**TEXT**
____

Jason Tsai - Director, Investor Relations and Strategy

Management

Thank you and good morning, everyone. Welcome to Silicon Motion’s first quarter 2014 financial results conference call and webcast. My name is Jason Tsai. With me here is Wallace Kou, our President and CEO; and Riyadh Lai, our Chief Financial Officer. The agenda for today is as follows. Wallace will start with a review of some of our recent business developments. Riyadh will then discuss our first quarter financial results and provide our outlook. We’ll then conclude with Q&A. Before we get started, I’d like to remind you of our Safe Harbor policy, which is read at the start of this call. For a comprehensive overview of the risks involved in investing in our securities, please refer to our filings with the U.S. SEC. For more details on our financial results, please refer to our press release which was filed on Form 6-K after the close of market yesterday. This webcast will be available for replay on our website, www.siliconmotion.com for a limited time. To enhance investors understanding of our ongoing economic performance, we will discuss non-GAAP information during this call. We use non-GAAP financial measures internally to evaluate and manage our operations. We have therefore chosen to provide this information to enable you to perform comparisons of our operating results in a manner similar to how we analyze our own operating results. The reconciliation of the GAAP to non-GAAP financial data can be found in our earnings release issued yesterday. We ask that you review it in conjunction with this call. With that, I turn the call over to Wallace.

____

**SUPPLIED DATA**
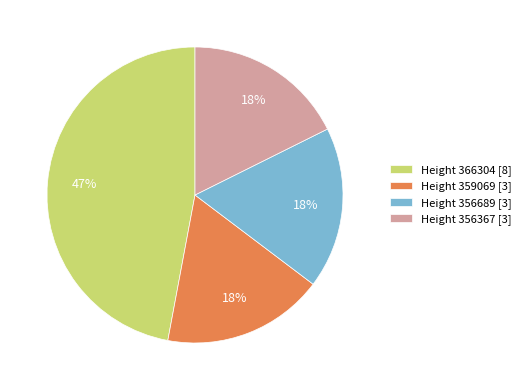

Combined, do Height 366304 [8] and Height 359069 [3] account for over 50%?

Yes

____

**WHAT YOU SHOULD DO**
For each statement, decide whether it agrees with the earnings call remarks. Answer yes or no and quote the words that settle it. 1. Riyadh Lai will open with a review of recent business developments. 2. The press release was filed on Form 6-K after the market closed. 3. The company uses non-GAAP financial measures internally.

**SOLUTION**
1. No: "Wallace will start with a review of some of our recent business developments."
2. Yes: "our press release which was filed on Form 6-K after the close of market yesterday"
3. Yes: "We use non-GAAP financial measures internally to evaluate and manage our operations."